Círculo de Fogo: A Revolta (Pacific Rim: Uprising) é a sequência do sucesso do ganhador do Oscar 2018 de Melhor Diretor (por A Forma da ÁguaGuillermo del Toro Círculo de Fogo, de 2013. Após 5 anos de tentativas, A Revolta finalmente chega às telonas com mais robôs gigantes (jaegers) e monstros (kaiju). Foi dirigido por Steven S. DeKnight (a série Demolidor) e roteirizado pelo mesmo e Emily Carmichael (The Adventures of Ledo and Ix), Kira Snyder (The 100) e T.S. Nowlin (Maze Runner).

A história se passa 10 anos após os acontecimentos do primeiro filme e mostra Jake Pentecost (John Boyega – Star Wars VII), o filho de Stacker, um dos oficiais que lutaram na guerra do filme, e uma menina de rua de 15 anos, Amara Namani (Cailee Spaeny) tentando se ajustar no centro de treinamento de pilotos de jaegers, que agora também são usados na prevenção de crimes relacionados a própria tecnologia dos robôs. Novas tecnologias de robôs quase autônomos estão sendo fabricadas, e quando um robô não identificado aparece e causa grande confusão, começa a investigação para saber de onde ele veio, o que só piora quando uma série de eventos causa a aparição de novos kaiju. Quando a destruição deixa mais jaegers do que pilotos, Jake, seu parceiro Nate Lambert (Scott Eastwood) Amara e os outros cadetes precisam se unir para pilotar os robôs remanescentes e derrotar os kaiju antes que tudo seja destruído.

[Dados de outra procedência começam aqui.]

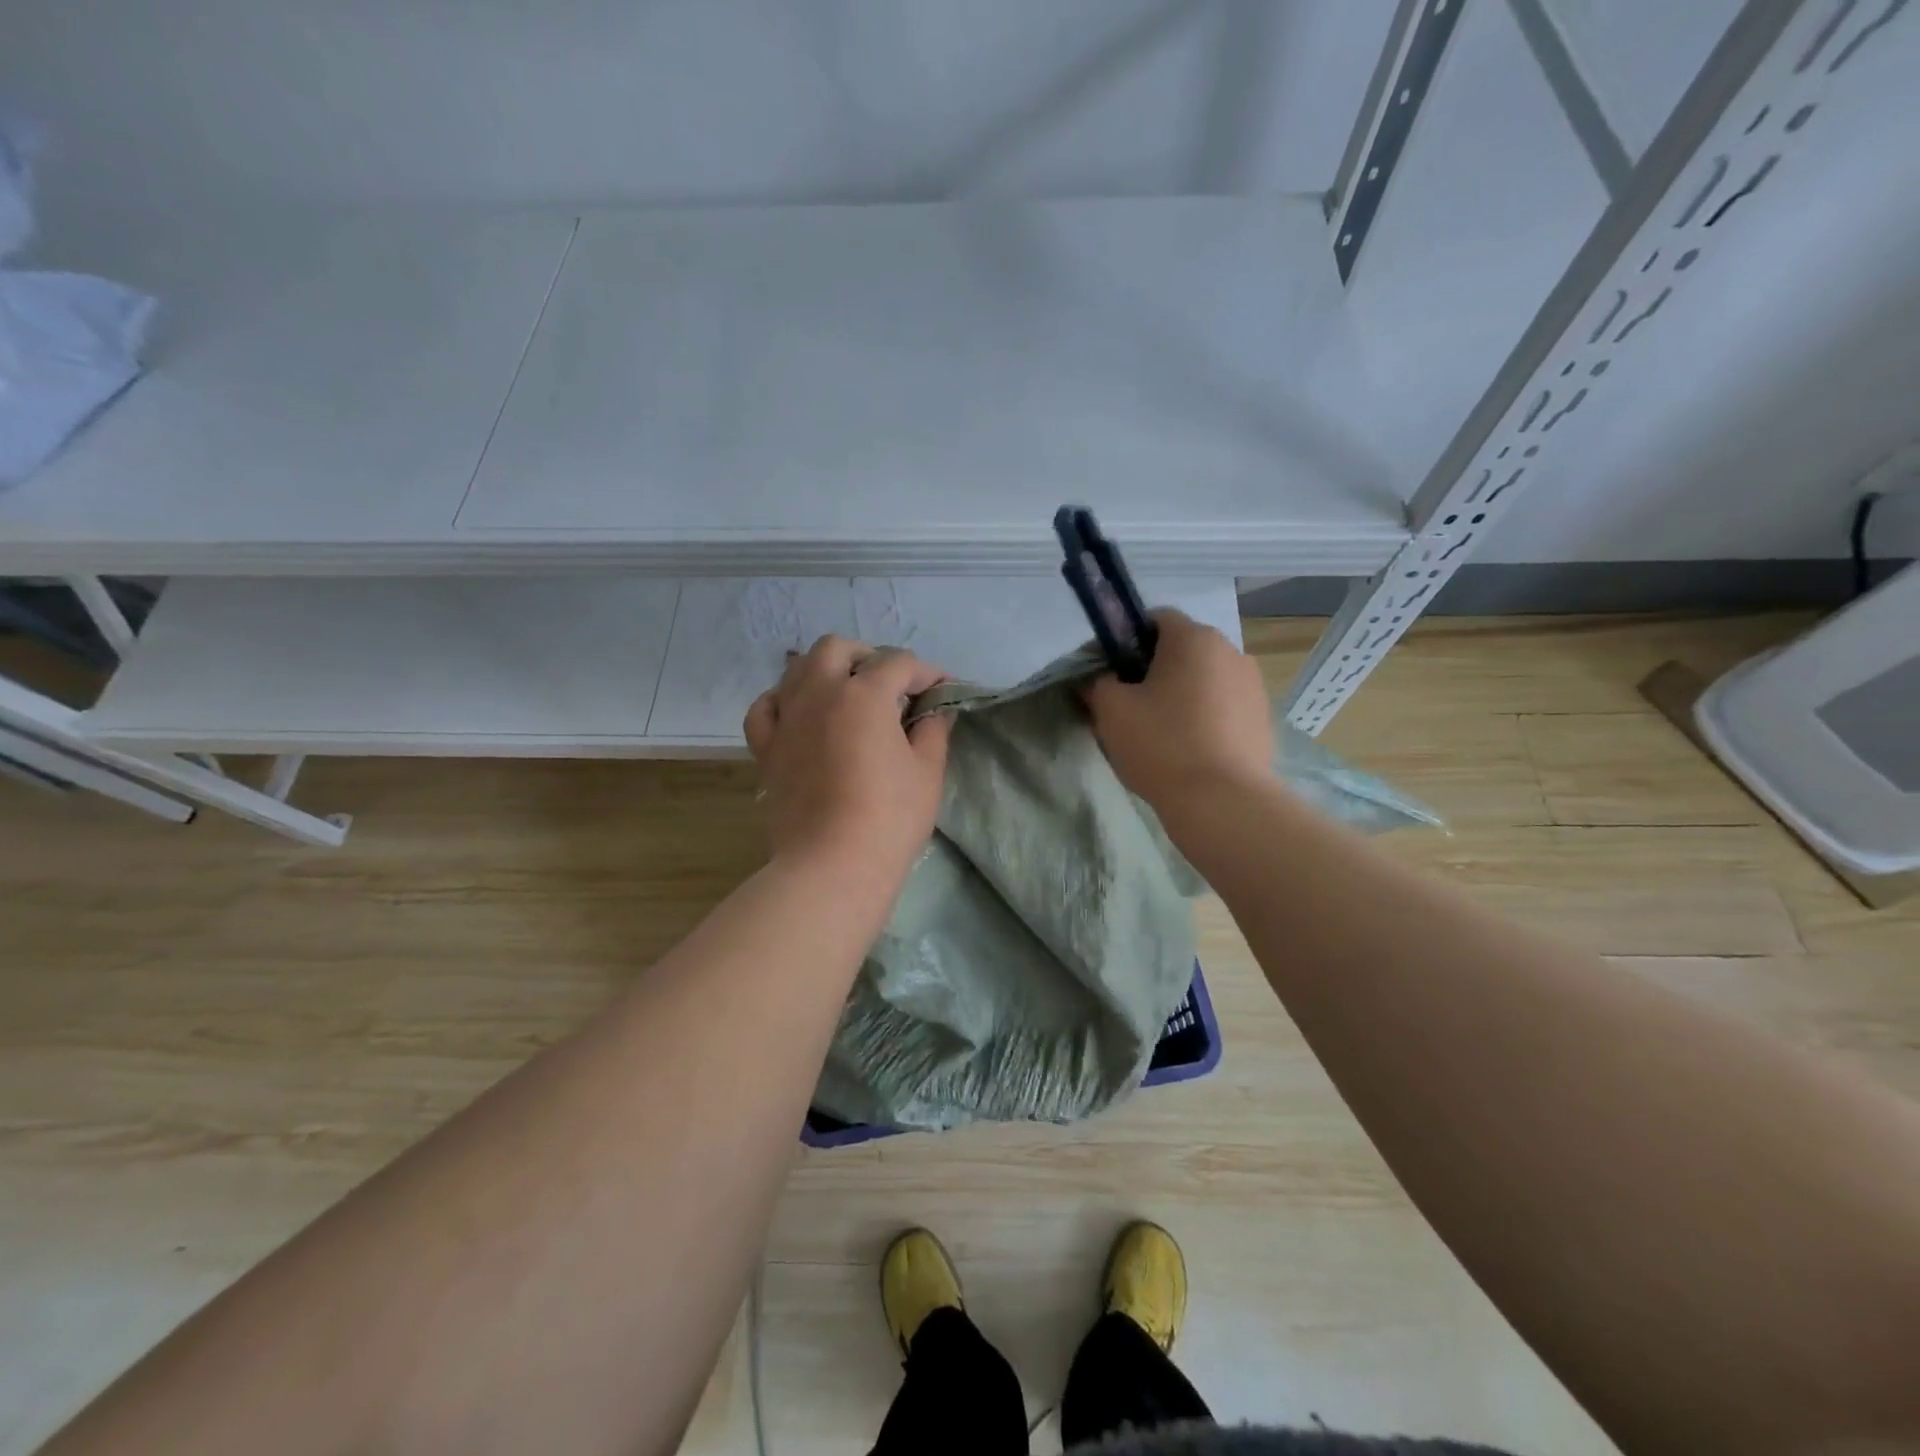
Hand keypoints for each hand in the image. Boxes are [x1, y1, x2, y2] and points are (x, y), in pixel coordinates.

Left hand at [744, 636, 952, 884]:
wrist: (831, 866)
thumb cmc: (889, 818)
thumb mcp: (927, 772)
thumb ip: (933, 731)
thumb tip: (936, 712)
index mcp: (864, 693)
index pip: (899, 664)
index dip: (927, 673)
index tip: (942, 690)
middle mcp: (820, 692)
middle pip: (838, 649)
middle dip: (868, 657)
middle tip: (890, 685)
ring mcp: (787, 718)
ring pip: (798, 669)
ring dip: (826, 670)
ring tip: (847, 695)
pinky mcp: (766, 748)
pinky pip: (766, 707)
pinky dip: (783, 700)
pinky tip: (799, 714)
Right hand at [1083, 610, 1273, 808]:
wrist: (1222, 801)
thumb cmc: (1161, 744)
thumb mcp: (1111, 710)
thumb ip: (1098, 684)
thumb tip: (1100, 681)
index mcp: (1193, 638)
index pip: (1154, 619)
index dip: (1126, 640)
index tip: (1109, 671)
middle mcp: (1230, 651)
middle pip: (1182, 650)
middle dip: (1153, 669)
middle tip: (1128, 704)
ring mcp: (1253, 685)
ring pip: (1204, 679)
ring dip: (1181, 694)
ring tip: (1160, 731)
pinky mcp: (1263, 719)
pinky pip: (1223, 706)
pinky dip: (1204, 717)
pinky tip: (1189, 749)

Como toda boa sequência de um filme que introduz uma tecnologia nova para um objetivo específico que é alcançado, em A Revolta temos o uso inapropriado da mesma por humanos. Quantas vezes vimos nos filmes alguém querendo usar robôs autônomos (ou quase isso, no caso) e isso dando errado? Várias. A diferença aqui é quem causou o problema. Quantas vezes vemos situações em filmes que quase todo mundo morre e recrutas/cadetes tem que asssumir o papel de maior responsabilidade? Várias também. Mas clichês a parte, o  filme é divertido, e cheio de ação e lutas. Ele funciona como sequência e abre portas para um terceiro. Não tem tanta referência quanto o primeiro (que era basicamente um filme no meio das referências) e não conseguiu explorar muito os problemas dos protagonistas. Pareceu um pouco raso nesse quesito, mas suficiente para um filme do estilo quando precisa explorar essa parte. E na questão kaiju versus jaegers ele não deve nada mesmo. É literalmente tiro, porrada e bomba. Algo para fãs do gênero se esbaldarem.

Talvez “A Revolta” não consiga o mesmo sucesso de seu predecessor, pois esse pegou todos de surpresa quando estreou em 2013, e o novo pode trazer expectativas mais altas do que a sequência possa mostrar. Mas ele se mantém fiel ao gênero, traz jaegers do primeiro filme (embora traga quase nenhum personagem de volta, a exceção de Mako Mori, interpretada pela atriz Rinko Kikuchi, e Dr. Herman Gottlieb, feito pelo ator Burn Gorman) e novos kaiju prontos para atropelar o que estiver em seu caminho.

Estreia no Brasil no dia 22 de março de 2018.